#### [TASK BRIEF]
State, as a bare number, how many lines below contain "object".

#### [ENTRIES SUPPLIED]
##############################
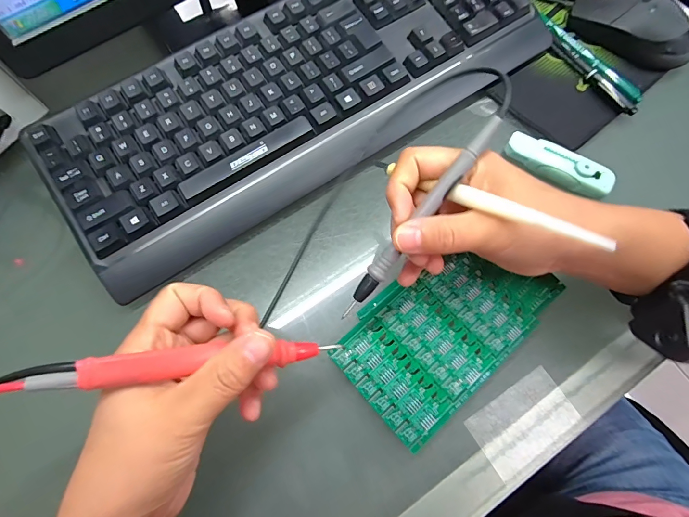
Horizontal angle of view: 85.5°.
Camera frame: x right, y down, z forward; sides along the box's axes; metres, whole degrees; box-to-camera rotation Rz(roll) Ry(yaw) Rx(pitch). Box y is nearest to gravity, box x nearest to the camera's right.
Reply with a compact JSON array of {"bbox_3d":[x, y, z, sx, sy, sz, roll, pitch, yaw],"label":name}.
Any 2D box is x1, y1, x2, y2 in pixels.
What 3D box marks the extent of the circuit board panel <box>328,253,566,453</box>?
[{"bbox_3d":[0.074,0.047,0.271,0.154,0.004,0.090,-40,76,-12],"label":"circuit board panel"}]

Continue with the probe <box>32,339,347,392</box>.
[{"bbox_3d":[-0.067,0.049,0.182,0.136,0.009,0.014,0,65,-25],"label":"probe"}]

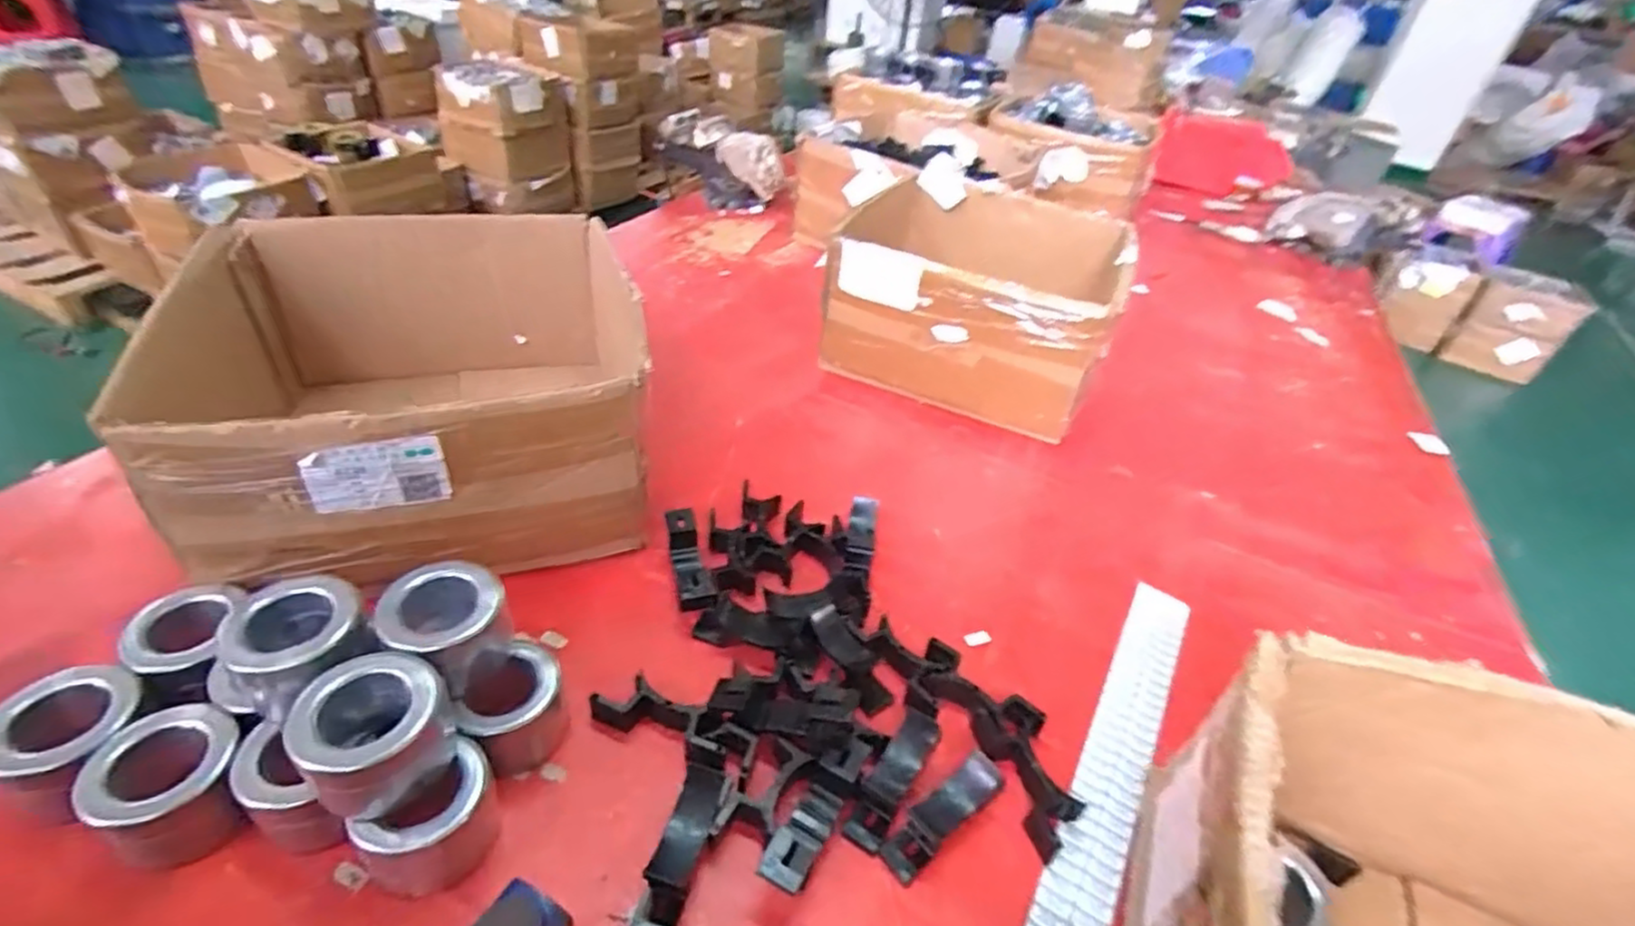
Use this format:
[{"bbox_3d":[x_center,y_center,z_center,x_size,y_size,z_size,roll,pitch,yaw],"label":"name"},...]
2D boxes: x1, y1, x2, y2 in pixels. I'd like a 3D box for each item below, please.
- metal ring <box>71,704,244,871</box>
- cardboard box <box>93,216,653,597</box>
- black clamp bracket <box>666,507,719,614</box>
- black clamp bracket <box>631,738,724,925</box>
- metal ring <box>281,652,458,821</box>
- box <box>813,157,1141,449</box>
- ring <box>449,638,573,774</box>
[{"bbox_3d":[-0.362,0.184,0.397,0.065,0.056,0.068,4,39,-4],"label":"metal ring"},{"bbox_3d":[-0.323,-0.067,0.611,0.326,0.171,0.329,-9,41,-19],"label":"cardboard box"},{"bbox_3d":[-0.109,0.084,0.587,0.028,0.031,0.102,-8,41,-19],"label":"black clamp bracket"},{"bbox_3d":[-0.080,0.222,0.422,0.030,0.031,0.108,10,39,4],"label":"black clamp bracket"},{"bbox_3d":[-0.240,0.147,0.384,0.070,0.058,0.071,4,39,-4],"label":"metal ring"},{"bbox_3d":[0.205,-0.224,0.917,0.323,0.168,0.340,18,40,13],"label":"box"},{"bbox_3d":[-0.193,0.161,0.459,0.050,0.057,0.064,4,39,-4],"label":"ring"}]

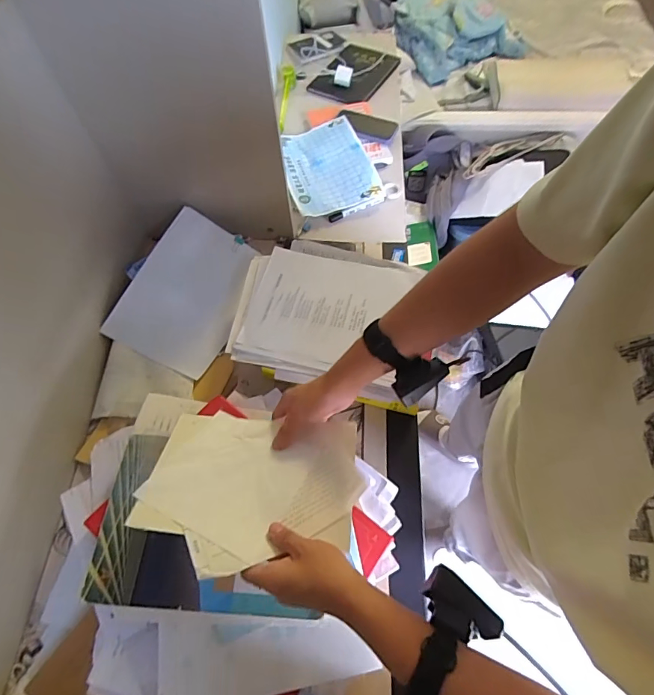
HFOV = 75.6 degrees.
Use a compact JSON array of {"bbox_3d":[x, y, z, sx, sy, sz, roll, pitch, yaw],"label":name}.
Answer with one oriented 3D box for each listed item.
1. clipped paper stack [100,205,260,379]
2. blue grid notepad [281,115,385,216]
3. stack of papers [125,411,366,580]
[{"bbox_3d":[-0.272,-0.107,0.843,0.289,0.205,0.012,-60,31,-5],"label":"clipped paper stack"},{"bbox_3d":[-0.002,-0.440,1.034,0.208,0.047,0.282,-17,62,-6],"label":"blue grid notepad"},{"bbox_3d":[-0.092,0.165,0.513,0.251,0.018,0.204,5,41,7],"label":"stack of papers"}]

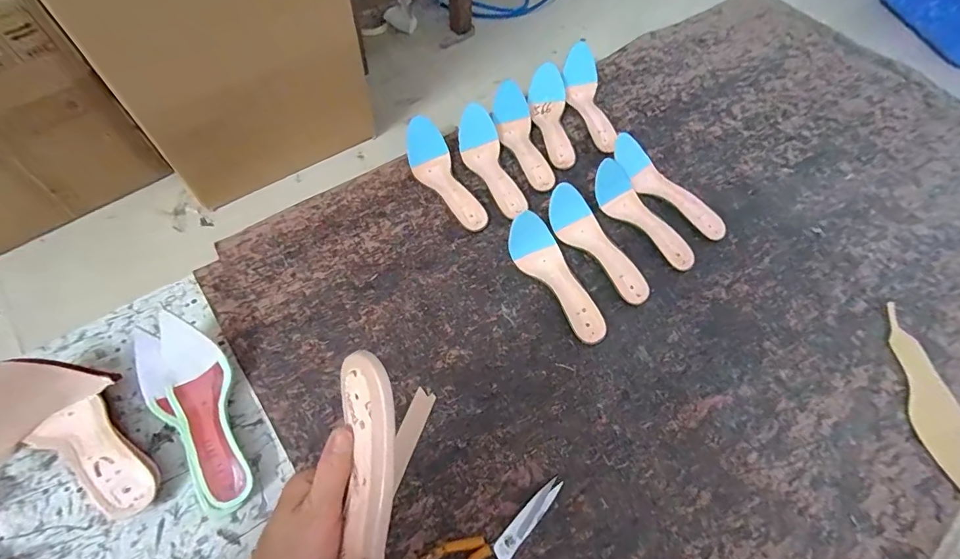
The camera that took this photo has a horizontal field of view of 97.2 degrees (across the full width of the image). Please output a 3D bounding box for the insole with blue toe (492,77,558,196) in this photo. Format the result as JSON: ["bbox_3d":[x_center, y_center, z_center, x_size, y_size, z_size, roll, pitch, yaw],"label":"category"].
[{"bbox_3d":[0.079,-0.263,0.778,0.074,0.058,0.223,-10,61,-9],"label":"insole with blue toe"}]

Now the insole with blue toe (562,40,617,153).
[{"bbox_3d":[0.221,-0.355,0.851,0.077,0.048,0.244,-11,75,-10],"label":"insole with blue toe"}]

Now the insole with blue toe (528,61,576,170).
[{"bbox_3d":[0.138,-0.313,0.808,0.076,0.058,0.216,0,60,-4],"label":"insole with blue toe"}]

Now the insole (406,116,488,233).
[{"bbox_3d":[-0.066,-0.180,0.729,0.073,0.046,0.229,-21,64,-15],"label":"insole"}]

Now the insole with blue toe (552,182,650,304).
[{"bbox_3d":[0.194,-0.061,0.669,0.070,0.062,0.213,-38,69,-22],"label":"insole with blue toe"}]

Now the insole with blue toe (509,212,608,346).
[{"bbox_3d":[0.123,-0.006,0.638,0.069,0.059,0.206,-32,67,-20],"label":"insole with blue toe"}]

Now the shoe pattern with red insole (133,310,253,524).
[{"bbox_3d":[-0.340,0.152,0.511,0.099,0.060,0.244,-35,68,-21],"label":"shoe pattern with red insole"}]

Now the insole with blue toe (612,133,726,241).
[{"bbox_3d":[0.331,-0.166,0.739,0.239,0.054,0.075,36,64,16],"label":"insole with blue toe"}]

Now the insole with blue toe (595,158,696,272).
[{"bbox_3d":[0.275,-0.108,0.706,0.077,0.048,0.220,-38,82,-22],"label":"insole with blue toe"}]

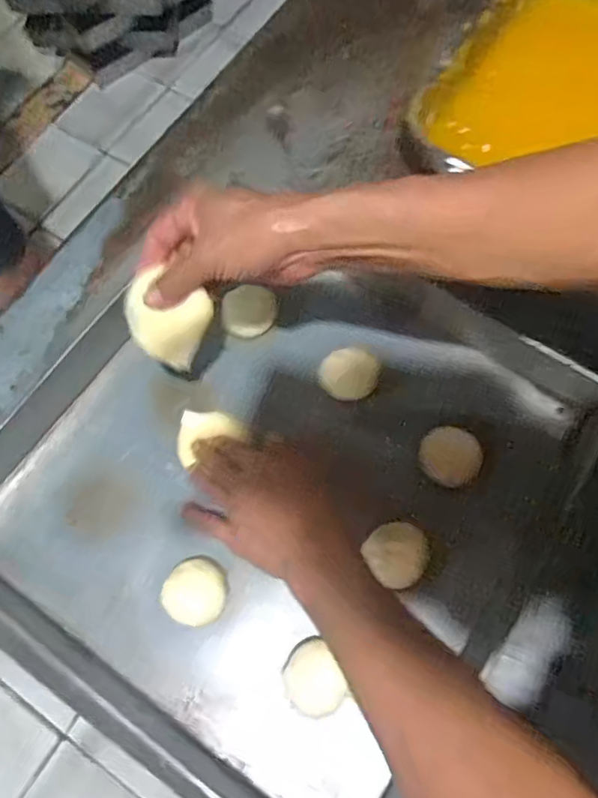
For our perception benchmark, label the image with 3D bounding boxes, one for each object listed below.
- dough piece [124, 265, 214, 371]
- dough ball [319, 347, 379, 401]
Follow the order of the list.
[{"bbox_3d":[-0.103,-0.059,0.423,0.061,0.068,0.023,15,30,-27],"label":"dough piece"},{"bbox_3d":[0.050,-0.023,0.550,0.054,0.027,0.051,0,70,1],"label":"dough ball"}]

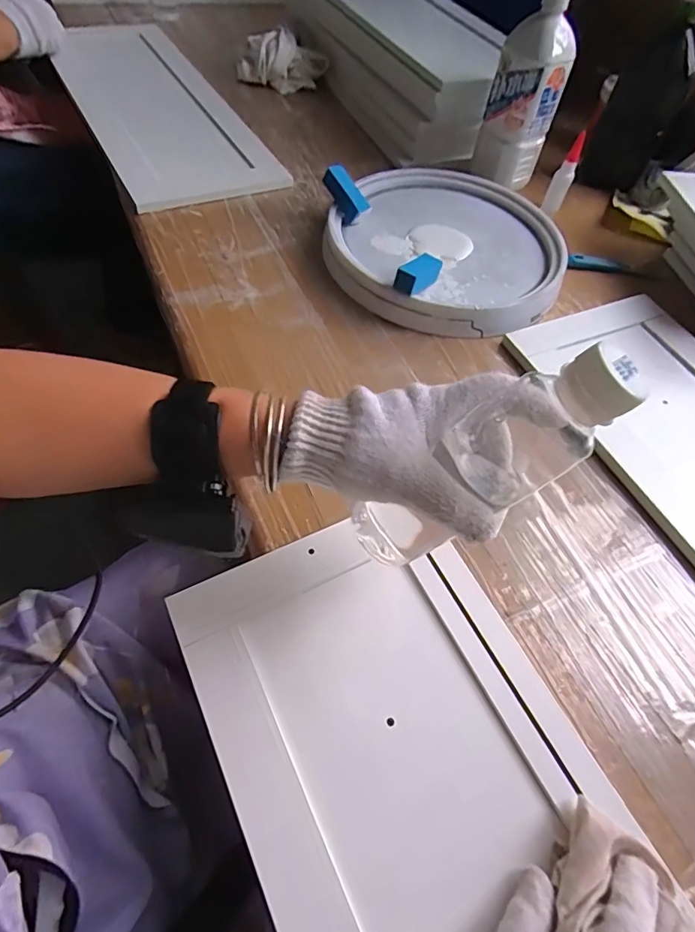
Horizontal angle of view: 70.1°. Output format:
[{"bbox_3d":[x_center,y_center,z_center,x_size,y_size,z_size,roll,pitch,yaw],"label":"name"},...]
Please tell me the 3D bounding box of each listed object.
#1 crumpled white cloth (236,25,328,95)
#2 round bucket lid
##############################
#### [RESPONSE BOX]
2